I can write a kernel patch to do something clever - but this is completely pointless since Linux 2.4 already does peer-specific IPID numbers. I'm guessing you cannot upgrade your Linux cluster to 2.4 (which is perfectly legitimate), so it might be worthwhile to back-port the changes. Perhaps it would be much easier to set DF in all RST packets and simply zero the IPID for packets with DF set - this should be a much easier change, touching much less code than peer-specific IPID numbers. Let me know if anyone wants this, and I should be able to cook something up :)
Its called the grsecurity patch and consists of a whole bunch of seperate security enhancements to the linux 2.4 kernel including randomizing sequence numbers and ttl's.
Be careful though, some of the option change the assumed behavior that other programs rely on. For example kde will not run with some of the options.
The patch in included by default in the gentoo kernel but it is up to the user to enable it. The install docs gives a number of recommondations about which options to enable.
I'm guessing the original poster read the article he linked to and that he's looking for a solution for Linux 2.2. This requires a kernel patch.
The way I set it up is that RSTs that originate from misdirected SYN|ACK will be sent with a IPID of zero, but other regular RSTs will be sent with incremental IPIDs. This is not the way other OSes do it and it confuses nmap (because IPID will be incremental for most RSTs, but not when receiving a misdirected SYN|ACK). The wise scholar will note that this may open you up for another zombie attack, but it prevents nmap from working (so it stops the kiddies :).
This is great fun :)
Here's the patch, against kernel 2.2.22:
Actually, fuck it. I'm spending more time trying to get the god-damned patch past the lameness filter than it took me to write the piece of shit. It's a fucking 24-line patch, but apparently, I must describe the details in slashdot-grammar English instead of C. Jesus.

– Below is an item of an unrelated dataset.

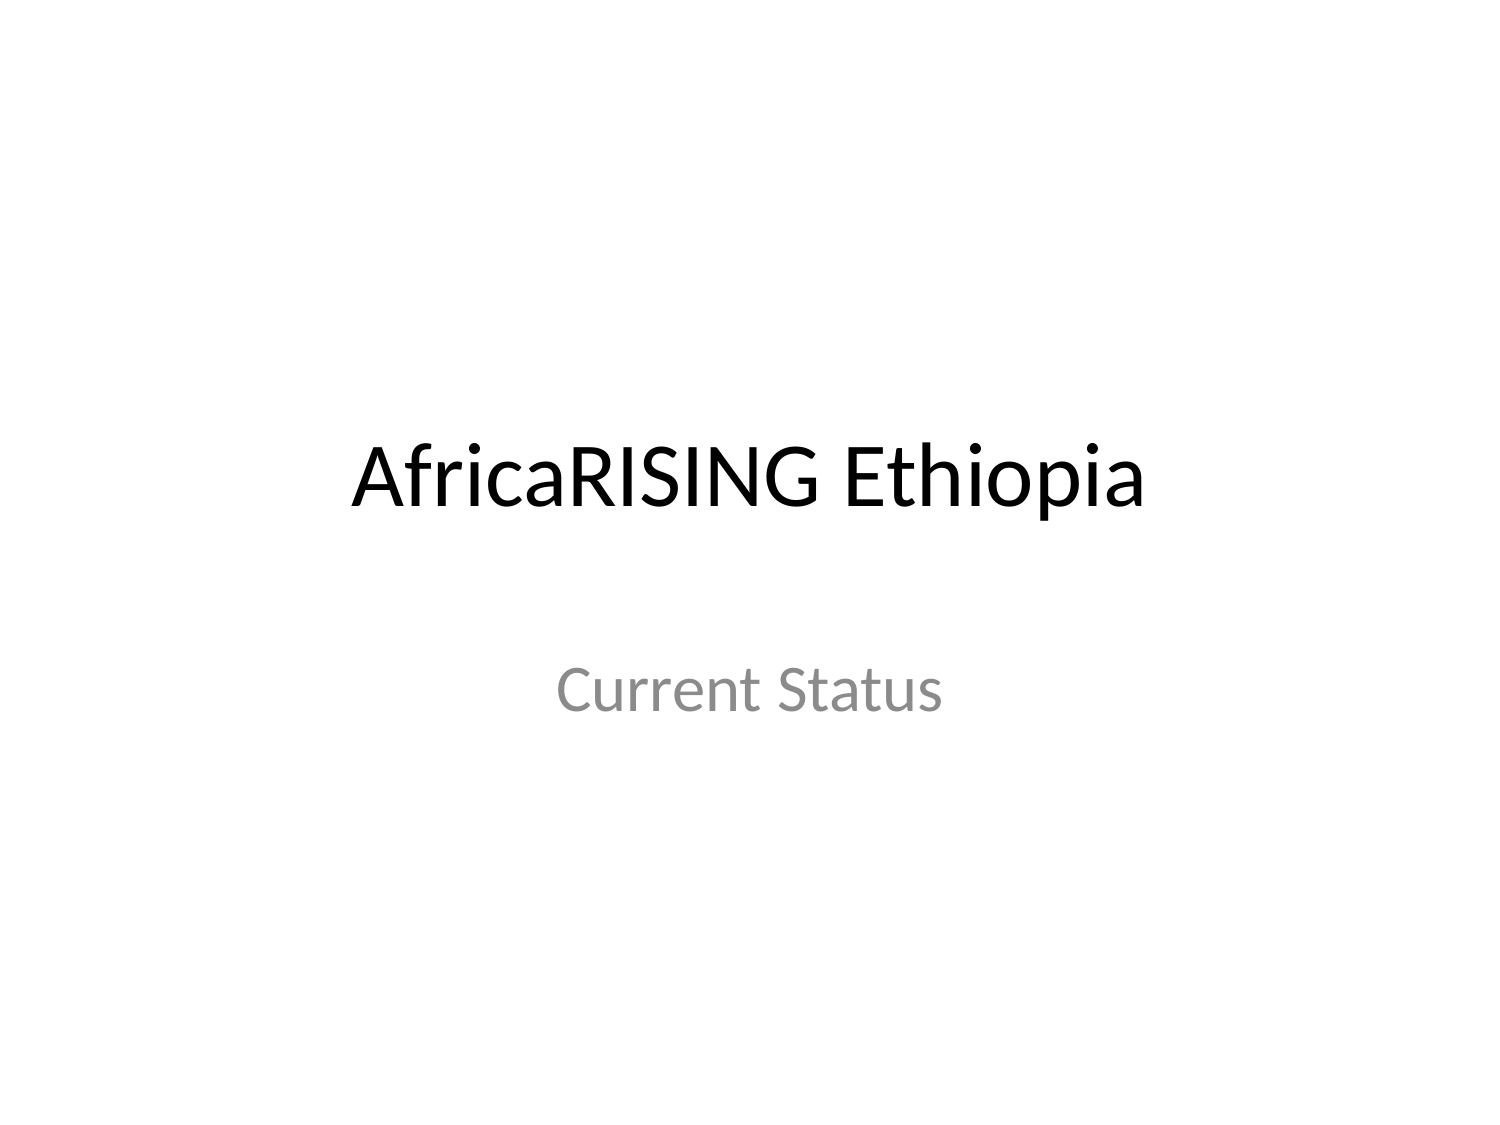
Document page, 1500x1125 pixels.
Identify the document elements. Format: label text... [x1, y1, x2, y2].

title AfricaRISING Ethiopia [112, 349, 1388, 591]
subtitle Current Status [225, 637, 1275, 925]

Reply to this post if you want me to send it to you by mail from some throw-away account (trying to keep some semblance of anonymity).
CALL TO PERL PROGRAMMERS: I need a slashdot anti-lameness-filter filter. I just spent two hours in the bowels of Linux TCP - I'm not up for perl right now.
This keyboard cannot describe how livid I am right now. I AM NOT VERY HAPPY WITH YOU SLASHDOT.
This question is completely bogus, infact the very article linked to gives the answers sought in a section apropriately named "Defences".
You claim: However, our Linux cluster is still vulnerable to the idlescan exploit from other attackers, and I believe our company has a false sense of security. OpenBSD is the only OS I know of which randomizes the IPID sequence therefore making it invulnerable to the idlescan
This is stupid and wrong, infact the very article you link to says: Try to run operating systems with less predictable IP ID sequences, such as recent versions of OpenBSD, Solaris, or Linux. While these operating systems are immune from becoming zombies
And this is just one of the many lines of defence mentioned in the article. What's the point of sending a question to slashdot, asking a question which is answered (around 10 times !) in the very article you link to....
And editors: Is it REALLY too much to ask for that you bother to read the article before posting the nonsense "story". ???